Four ways for broad legalization of unauthorized persons

Now that both parties have released at least the outlines of a plan, we now see several ways to legalize the status of a larger number of unauthorized persons. I draw in part on a Migration Policy Institute report. All approaches implicitly recognized that 60% of unauthorized persons are estimated to have been in the U.S for at least ten years; hence, a legalization policy must be broad-based to avoid being severely draconian.

A relatively fast all-inclusive Biden policy. Biden’s U.S. Citizenship Act of 2021 proposes this approach.
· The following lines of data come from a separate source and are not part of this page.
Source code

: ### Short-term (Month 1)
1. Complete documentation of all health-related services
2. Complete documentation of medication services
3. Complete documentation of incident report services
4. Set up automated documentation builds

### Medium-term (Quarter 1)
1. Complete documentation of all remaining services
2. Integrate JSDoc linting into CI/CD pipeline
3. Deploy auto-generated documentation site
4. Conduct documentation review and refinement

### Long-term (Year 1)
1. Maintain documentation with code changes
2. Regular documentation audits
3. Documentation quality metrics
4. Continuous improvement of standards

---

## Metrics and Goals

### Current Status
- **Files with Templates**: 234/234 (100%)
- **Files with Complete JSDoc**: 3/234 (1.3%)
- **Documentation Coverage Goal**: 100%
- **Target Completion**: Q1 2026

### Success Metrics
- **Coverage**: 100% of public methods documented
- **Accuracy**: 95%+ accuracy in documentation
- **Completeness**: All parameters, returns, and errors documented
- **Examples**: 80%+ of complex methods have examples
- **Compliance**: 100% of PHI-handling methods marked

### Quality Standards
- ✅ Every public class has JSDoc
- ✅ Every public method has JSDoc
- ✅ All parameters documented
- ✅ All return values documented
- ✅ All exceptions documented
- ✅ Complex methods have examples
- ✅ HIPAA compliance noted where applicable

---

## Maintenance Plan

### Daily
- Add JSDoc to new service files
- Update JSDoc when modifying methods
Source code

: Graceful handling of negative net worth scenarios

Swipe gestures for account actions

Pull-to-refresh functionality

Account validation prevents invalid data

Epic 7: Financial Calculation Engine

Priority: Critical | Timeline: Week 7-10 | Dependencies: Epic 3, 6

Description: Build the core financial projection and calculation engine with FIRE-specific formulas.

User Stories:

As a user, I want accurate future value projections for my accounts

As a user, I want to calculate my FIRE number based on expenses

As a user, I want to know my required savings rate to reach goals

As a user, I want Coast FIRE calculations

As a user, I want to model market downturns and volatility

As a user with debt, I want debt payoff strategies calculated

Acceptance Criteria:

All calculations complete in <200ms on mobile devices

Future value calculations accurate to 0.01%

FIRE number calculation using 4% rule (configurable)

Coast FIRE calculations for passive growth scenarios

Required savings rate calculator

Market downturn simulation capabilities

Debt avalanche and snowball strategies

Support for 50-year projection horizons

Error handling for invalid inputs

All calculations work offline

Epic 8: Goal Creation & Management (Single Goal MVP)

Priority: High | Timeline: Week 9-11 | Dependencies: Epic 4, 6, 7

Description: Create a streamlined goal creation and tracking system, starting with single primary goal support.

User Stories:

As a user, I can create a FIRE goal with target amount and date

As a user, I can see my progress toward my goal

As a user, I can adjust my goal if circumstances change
This bill, per the White House, “allows undocumented individuals to apply for temporary legal status, with the ability to apply for green cards after five years if they pass criminal and national security background checks and pay their taxes. Dreamers, TPS holders, and immigrant farmworkers who meet specific requirements are eligible for green cards immediately under the legislation.” Generally, persons had to be in the U.S. on January 1, 2021. The person will wait five years on a temporary visa before getting a green card. Citizenship is then accessible.

A narrower policy, as applied by the 1986 Immigration Reform and Control Act. Of the approximately 3.2 million unauthorized immigrants living in the United States at the time of the bill’s passage, 1.6 million legalized through IRCA’s general legalization, and another 1.1 million farmworkers and 38,000 Cubans and Haitians. Applicants had to demonstrate continuous residence since 1982 and meet certain criteria.

Per the MPI, the farmworker eligibility provisions were considered too lenient and as inviting fraud. The accompanying employer sanctions for hiring unauthorized immigrants proved easy for employers to evade and difficult for the government to enforce. The resources for border enforcement included in the legislation were inadequate. The unauthorized population surged in the 1990s and early 2000s. I describe why this surge happened here.

The relatively slow new Republican Dignity bill approach. I outlined here a draft of this act which was just released. Provisions includes, for all undocumented persons, a 10-year enrollment in a temporary program, followed by a five year program before gaining regular green card status. Citizenship appears not available. The draft act is silent on the cut-off date to be eligible.

A more narrow, but fast working old registry approach. The MPI says that Registry has been part of U.S. immigration law since 1929 when the Registry Act was enacted. Registry aims to resolve the issue of legal status for those who have been in the country for an extended period. The rationale is akin to that of statutes of limitation, which do not exist in immigration law. That is, that at a certain point no further public interest is served by pursuing long-ago violations. In the past, the registry date has been between 8 and 18 years prior to the passage of the registry act. If the date is 10 years before 1/1/21, it would include about 60% of the unauthorized population.